Carlile: The new album is recorded. I spent 33 days in the studio in Bear Creek with Trina Shoemaker. It was hands down one of the best experiences I’ve ever had in my life. I’ve only gotten five songs to the label so far. We recorded 18 but they’re all being mixed. So, I don’t really know what their feedback is going to be on it yet. My personal feeling about the record is that it’s like our purest, most exciting work to date. It’s absolutely jam-packed full of energy.
THR: Have any ideas for an album title?
Carlile: A tentative idea, but I love Elton John and I’m so influenced by his early records that are so thematic, especially since he and his band would go to a studio and lock themselves up for three weeks and them come out and name the record afterwards. That’s what I was thinking about doing on this record — because the studio played such a pivotal role in the recording of the record. It was a giant barn in the middle of nowhere that’s been turned into a really cool recording studio. Bear Creek is actually a creek that’s cutting right through the yard. So you’re recording and there’s this creek rolling past you. You’re looking up at this 150-year-old barn. It was just a really special time. So, I was thinking about maybe following in those footsteps.

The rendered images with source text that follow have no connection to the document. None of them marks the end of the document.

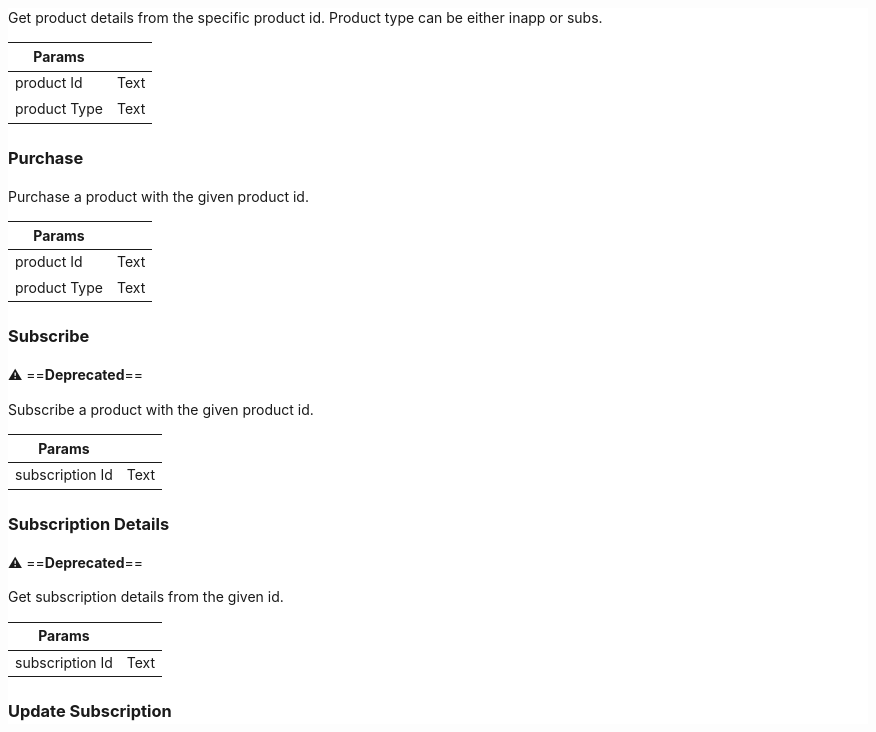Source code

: Get product details from the specific product id. Product type can be either inapp or subs.

<div class="block" ai2-block="method" not-rendered="true" value="%7B%22componentName%22:%20%22In%20App%20Billing%22,%20%22name%22:%20%22Product%20Details%22,%20%22output%22:%20false,%20%22param%22:%20%5B%22product%20Id%22,%20%22product%20Type%22%5D%7D"></div>

| Params | []() |
|--------|------|
|product Id|<span class="chip chip-text">Text</span>|
|product Type|<span class="chip chip-text">Text</span>|

### Purchase

Purchase a product with the given product id.

<div class="block" ai2-block="method" not-rendered="true" value="%7B%22componentName%22:%20%22In%20App%20Billing%22,%20%22name%22:%20%22Purchase%22,%20%22output%22:%20false,%20%22param%22:%20%5B%22product%20Id%22,%20%22product%20Type%22%5D%7D"></div>

| Params | []() |
|--------|------|
|product Id|<span class="chip chip-text">Text</span>|
|product Type|<span class="chip chip-text">Text</span>|

### Subscribe

:warning: ==**Deprecated**==

Subscribe a product with the given product id.

<div class="block" ai2-block="method" not-rendered="true" value="%7B%22componentName%22:%20%22In%20App%20Billing%22,%20%22name%22:%20%22Subscribe%22,%20%22output%22:%20false,%20%22param%22:%20%5B%22subscription%20Id%22%5D%7D"></div>

| Params | []() |
|--------|------|
|subscription Id|<span class="chip chip-text">Text</span>|

### Subscription Details

:warning: ==**Deprecated**==

Get subscription details from the given id.

<div class="block" ai2-block="method" not-rendered="true" value="%7B%22componentName%22:%20%22In%20App%20Billing%22,%20%22name%22:%20%22Subscription%20Details%22,%20%22output%22:%20false,%20%22param%22:%20%5B%22subscription%20Id%22%5D%7D"></div>

| Params | []() |
|--------|------|
|subscription Id|<span class="chip chip-text">Text</span>|

### Update Subscription
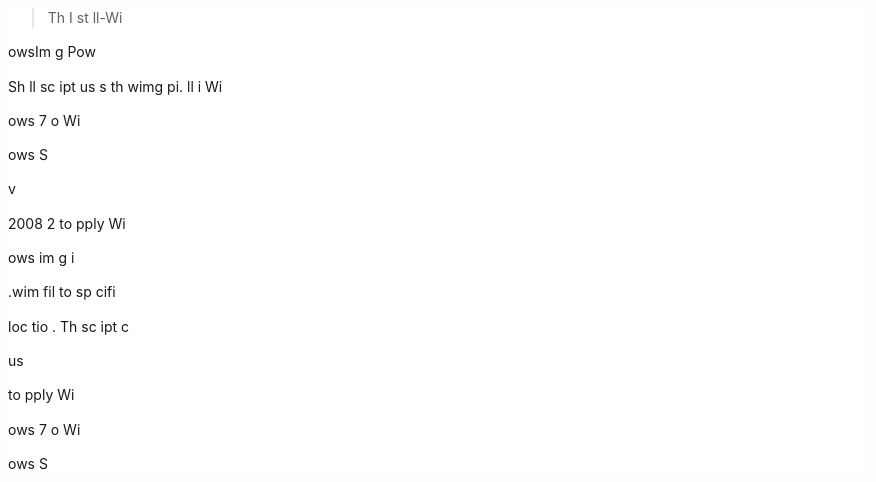 > Th
 I
st
ll-Wi

owsIm
g
 Pow

Sh
ll sc
ipt us
s th
 wimg
pi.
ll i
 Wi

ows 7 o
 Wi

ows S

v

 2008 
2 to 
pply 
 Wi

ows im
g
 i
 
 .wim fil
 to 
 sp
cifi

 loc
tio
. Th
 sc
ipt c

 

 us

 to 
pply 
 Wi

ows 7 o
 Wi

ows S
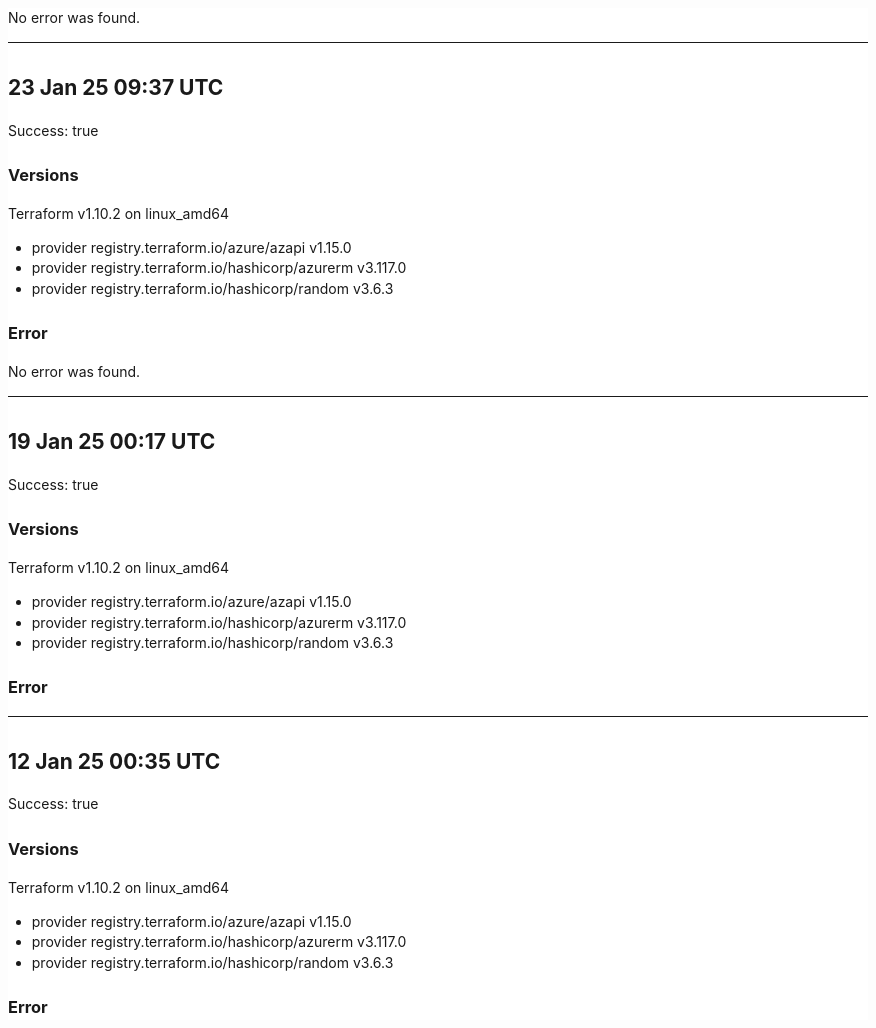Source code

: No error was found.

---

## 23 Jan 25 09:37 UTC

Success: true

### Versions

Terraform v1.10.2
on linux_amd64
+ provider registry.terraform.io/azure/azapi v1.15.0
+ provider registry.terraform.io/hashicorp/azurerm v3.117.0
+ provider registry.terraform.io/hashicorp/random v3.6.3

### Error

No error was found.

---

## 19 Jan 25 00:17 UTC

Success: true

### Versions

Terraform v1.10.2
on linux_amd64
+ provider registry.terraform.io/azure/azapi v1.15.0
+ provider registry.terraform.io/hashicorp/azurerm v3.117.0
+ provider registry.terraform.io/hashicorp/random v3.6.3

### Error



---

## 12 Jan 25 00:35 UTC

Success: true

### Versions

Terraform v1.10.2
on linux_amd64
+ provider registry.terraform.io/azure/azapi v1.15.0
+ provider registry.terraform.io/hashicorp/azurerm v3.117.0
+ provider registry.terraform.io/hashicorp/random v3.6.3

### Error
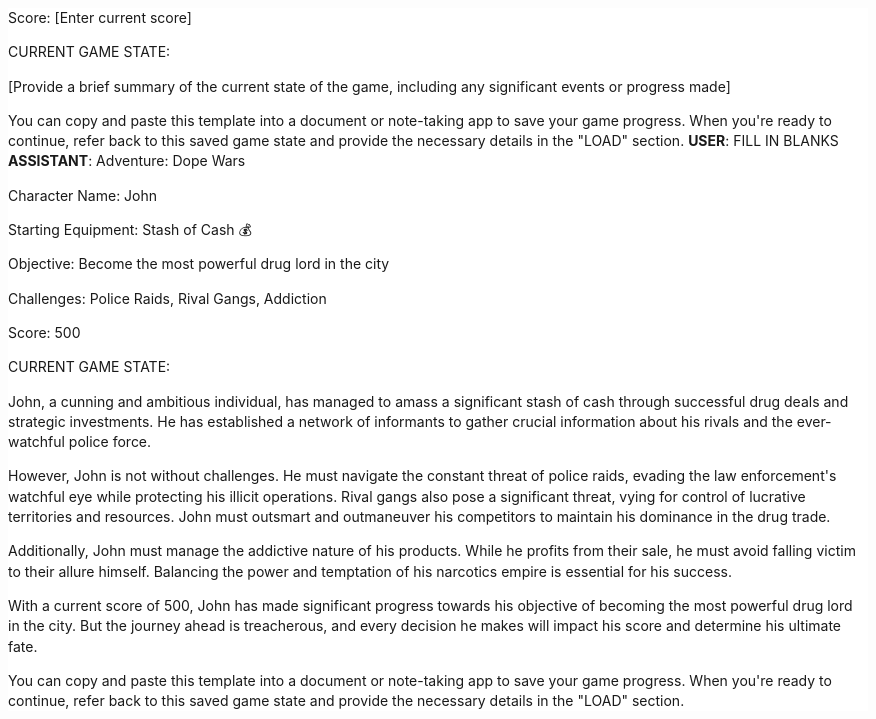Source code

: Score: [Enter current score]



CURRENT GAME STATE:



[Provide a brief summary of the current state of the game, including any significant events or progress made]



You can copy and paste this template into a document or note-taking app to save your game progress. When you're ready to continue, refer back to this saved game state and provide the necessary details in the "LOAD" section.
**USER**: FILL IN BLANKS
**ASSISTANT**: Adventure: Dope Wars

Character Name: John

Starting Equipment: Stash of Cash 💰

Objective: Become the most powerful drug lord in the city

Challenges: Police Raids, Rival Gangs, Addiction

Score: 500



CURRENT GAME STATE:



John, a cunning and ambitious individual, has managed to amass a significant stash of cash through successful drug deals and strategic investments. He has established a network of informants to gather crucial information about his rivals and the ever-watchful police force.



However, John is not without challenges. He must navigate the constant threat of police raids, evading the law enforcement's watchful eye while protecting his illicit operations. Rival gangs also pose a significant threat, vying for control of lucrative territories and resources. John must outsmart and outmaneuver his competitors to maintain his dominance in the drug trade.



Additionally, John must manage the addictive nature of his products. While he profits from their sale, he must avoid falling victim to their allure himself. Balancing the power and temptation of his narcotics empire is essential for his success.



With a current score of 500, John has made significant progress towards his objective of becoming the most powerful drug lord in the city. But the journey ahead is treacherous, and every decision he makes will impact his score and determine his ultimate fate.



You can copy and paste this template into a document or note-taking app to save your game progress. When you're ready to continue, refer back to this saved game state and provide the necessary details in the "LOAD" section.


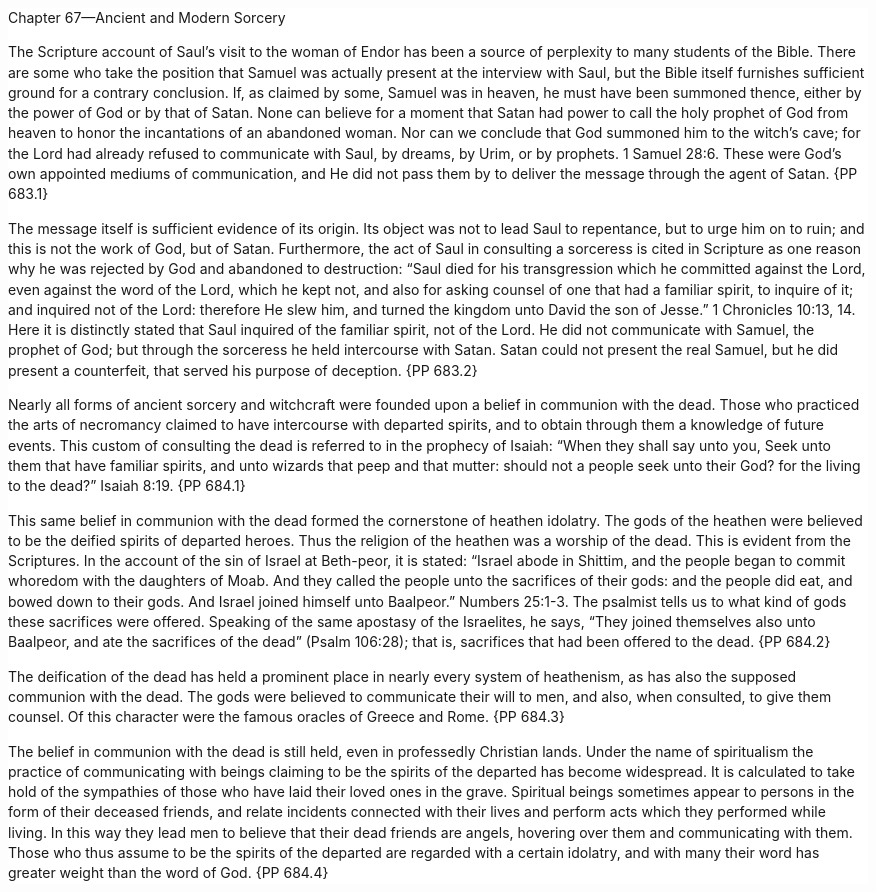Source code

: Chapter 67—Ancient and Modern Sorcery

The Scripture account of Saul’s visit to the woman of Endor has been a source of perplexity to many students of the Bible. There are some who take the position that Samuel was actually present at the interview with Saul, but the Bible itself furnishes sufficient ground for a contrary conclusion. If, as claimed by some, Samuel was in heaven, he must have been summoned thence, either by the power of God or by that of Satan. None can believe for a moment that Satan had power to call the holy prophet of God from heaven to honor the incantations of an abandoned woman. Nor can we conclude that God summoned him to the witch’s cave; for the Lord had already refused to communicate with Saul, by dreams, by Urim, or by prophets. 1 Samuel 28:6. These were God’s own appointed mediums of communication, and He did not pass them by to deliver the message through the agent of Satan. {PP 683.1}

The message itself is sufficient evidence of its origin. Its object was not to lead Saul to repentance, but to urge him on to ruin; and this is not the work of God, but of Satan. Furthermore, the act of Saul in consulting a sorceress is cited in Scripture as one reason why he was rejected by God and abandoned to destruction: “Saul died for his transgression which he committed against the Lord, even against the word of the Lord, which he kept not, and also for asking counsel of one that had a familiar spirit, to inquire of it; and inquired not of the Lord: therefore He slew him, and turned the kingdom unto David the son of Jesse.” 1 Chronicles 10:13, 14. Here it is distinctly stated that Saul inquired of the familiar spirit, not of the Lord. He did not communicate with Samuel, the prophet of God; but through the sorceress he held intercourse with Satan. Satan could not present the real Samuel, but he did present a counterfeit, that served his purpose of deception. {PP 683.2}

Nearly all forms of ancient sorcery and witchcraft were founded upon a belief in communion with the dead. Those who practiced the arts of necromancy claimed to have intercourse with departed spirits, and to obtain through them a knowledge of future events. This custom of consulting the dead is referred to in the prophecy of Isaiah: “When they shall say unto you, Seek unto them that have familiar spirits, and unto wizards that peep and that mutter: should not a people seek unto their God? for the living to the dead?” Isaiah 8:19. {PP 684.1}

This same belief in communion with the dead formed the cornerstone of heathen idolatry. The gods of the heathen were believed to be the deified spirits of departed heroes. Thus the religion of the heathen was a worship of the dead. This is evident from the Scriptures. In the account of the sin of Israel at Beth-peor, it is stated: “Israel abode in Shittim, and the people began to commit whoredom with the daughters of Moab. And they called the people unto the sacrifices of their gods: and the people did eat, and bowed down to their gods. And Israel joined himself unto Baalpeor.” Numbers 25:1-3. The psalmist tells us to what kind of gods these sacrifices were offered. Speaking of the same apostasy of the Israelites, he says, “They joined themselves also unto Baalpeor, and ate the sacrifices of the dead” (Psalm 106:28); that is, sacrifices that had been offered to the dead. {PP 684.2}

The deification of the dead has held a prominent place in nearly every system of heathenism, as has also the supposed communion with the dead. The gods were believed to communicate their will to men, and also, when consulted, to give them counsel. Of this character were the famous oracles of Greece and Rome. {PP 684.3}

The belief in communion with the dead is still held, even in professedly Christian lands. Under the name of spiritualism the practice of communicating with beings claiming to be the spirits of the departed has become widespread. It is calculated to take hold of the sympathies of those who have laid their loved ones in the grave. Spiritual beings sometimes appear to persons in the form of their deceased friends, and relate incidents connected with their lives and perform acts which they performed while living. In this way they lead men to believe that their dead friends are angels, hovering over them and communicating with them. Those who thus assume to be the spirits of the departed are regarded with a certain idolatry, and with many their word has greater weight than the word of God. {PP 684.4}
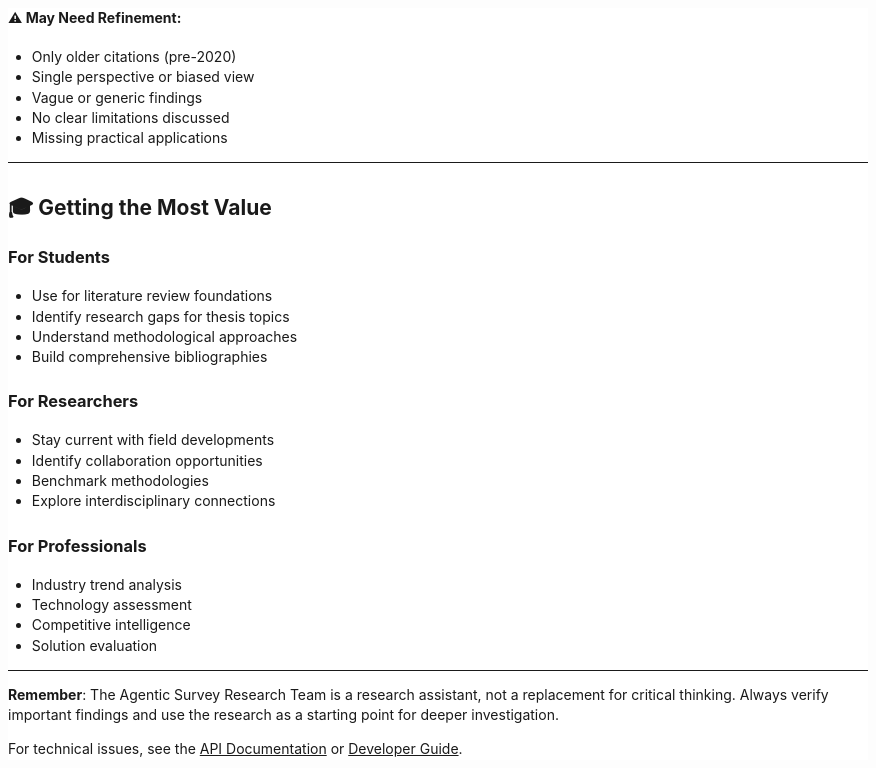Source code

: #### ⚠️ May Need Refinement:
- Only older citations (pre-2020)
- Single perspective or biased view
- Vague or generic findings
- No clear limitations discussed
- Missing practical applications

---

## 🎓 Getting the Most Value

### For Students
- Use for literature review foundations
- Identify research gaps for thesis topics
- Understand methodological approaches
- Build comprehensive bibliographies

### For Researchers
- Stay current with field developments
- Identify collaboration opportunities
- Benchmark methodologies
- Explore interdisciplinary connections

### For Professionals
- Industry trend analysis
- Technology assessment
- Competitive intelligence
- Solution evaluation

---

**Remember**: The Agentic Survey Research Team is a research assistant, not a replacement for critical thinking. Always verify important findings and use the research as a starting point for deeper investigation.

For technical issues, see the [API Documentation](API.md) or [Developer Guide](DEVELOPER.md).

THR: Any idea on when we it might come out?
Carlile: No idea but I’m ready to get out and promote that record. Those songs are like haunting my dreams right now. There was a soul influence in the sessions, there’s definitely more rock and roll like a Pink, The Who, Rolling Stones-kind of edge to some of the music, which is something we’ve never really tackled before.
THR: Will we see any covers on the album?
Carlile: No covers yet, but you never know. Maybe the record label will let me tack on a bonus, but probably not after having four covers on Live at Benaroya Hall.
THR: Changing course, what do you think of Lady Gaga and the impact she’s had on the music industry?
Carlile: I think it’s heavy on the industry, not heavy on the music. She’s made more of an impact on the industry than on the music itself. I’ve seen how she’s influenced a lot of kids musically. I always think that’s impressive. I like that she’s on the cutting edge.